The council paid $2250 for the attraction, supported by a $500 donation from the local Jaycees club.
Councillors considered installing the bunyip at Diamond Park or beside a bowling green before settling on a spot at Sturt Reserve, a few hundred metres downstream from the SA Farmers Union dairy factory.
Alongside Steriline engineers Tony Sims and Ray and James Rossiter, Mr Newell spent many nights in a shed in late 1971, bringing his creation to mechanical life.
“Everyone thought he was a little bit crazy,” Mr Newell’s wife Marlene said on Saturday.
“Dennis recalls much controversy emanating, with heaps of media comment and ratepayer meetings.”
But the bunyip became a huge drawcard as soon as it opened.
It raised thousands of dollars in its first year of operation, and Mr Newell did his best to capitalise, producing bunyip T-shirts and even writing to board game manufacturer John Sands to ask whether a bunyip-themed game might sell.
“Your idea would definitely be the most original Australian idea we have ever received,” wrote product manager WH Barrass in reply, but he declined the idea.
Mr Newell wound up making several other bunyips, too, including one for the 1972 Adelaide Festival.
Another was created for a theme park near Albury, New South Wales in about 1975.
The now-derelict Ettamogah bunyip, like Murray Bridge’s, rose out of a pond and moved around a bit, but looked more froggish.
In fact, it bore a distinct resemblance to the baby bunyip who came to live next to Bert – afterwards known as Bertha – on December 5, 1981.
Bertha and her son or daughter lived happily together in their cave until 2000.
Sometime that year, an act of vandalism led Bertha to have a major facelift, making her into the loveable – or memorable, at least – middle-aged bunyip she is today.
The baby bunyip has not been seen since.
Traditions come together at Bertha’s 50th birthday
On Saturday, more than 100 people turned out for Bertha’s 50th birthday bash at Sturt Reserve, an evening of Ngarrindjeri dance and storytelling, memory-sharing, food, live music and children’s activities.
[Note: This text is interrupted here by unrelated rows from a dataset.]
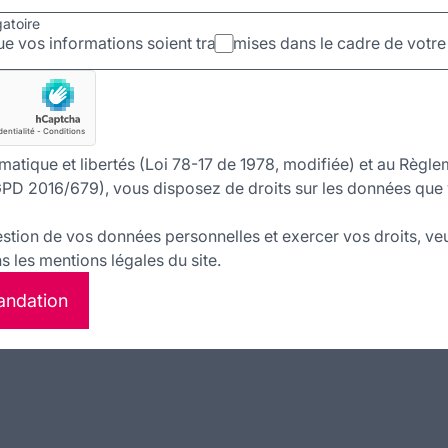
gatoire
e vos informations soient transmises dans le cadre de vot
matique et libertés (Loi 78-17 de 1978, modifiée) et au Règle
PD 2016/679), vous disposez de droits sur les données que 
estion de vos données personnelles et exercer vos droits, veu
 les mentions légales du site.
andation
Murray Bridge Mayor Brenton Lewis applauded the fact that the two traditions of the bunyip – the Ngarrindjeri legend and the somewhat tacky tourist attraction – could be celebrated at once.
“I think (it’s) a sign of maturity that we are moving forward as one community,” he said.
“We are totally respectful that there was tradition before 50 years ago, when the bunyip that we see behind us was created.
“I’d like you to see today like a coming-together, not leaving anyone behind.”
The local council has big plans to keep redeveloping Murray Bridge’s riverfront over the coming years, but every concept image includes the bunyip in pride of place somewhere.
There’s a new mulyawonk out on the River Murray these days, too.
A boat for Murray Bridge’s State Emergency Service unit was christened the Mulyawonk on Saturday, with champagne poured by Emergency Services Minister Vincent Tarzia and a prayer from Uniting Church minister Darren Lovell.
It will be used for river rescues, if needed.
Would it be a stretch to say the SES will carry on the work the legendary mulyawonk started thousands of years ago?
Still, generations to come will continue to be reminded of the Ngarrindjeri story whenever they visit Murray Bridge.
And they don’t even need a 20-cent coin any more.
Just press the button, and there she’ll be.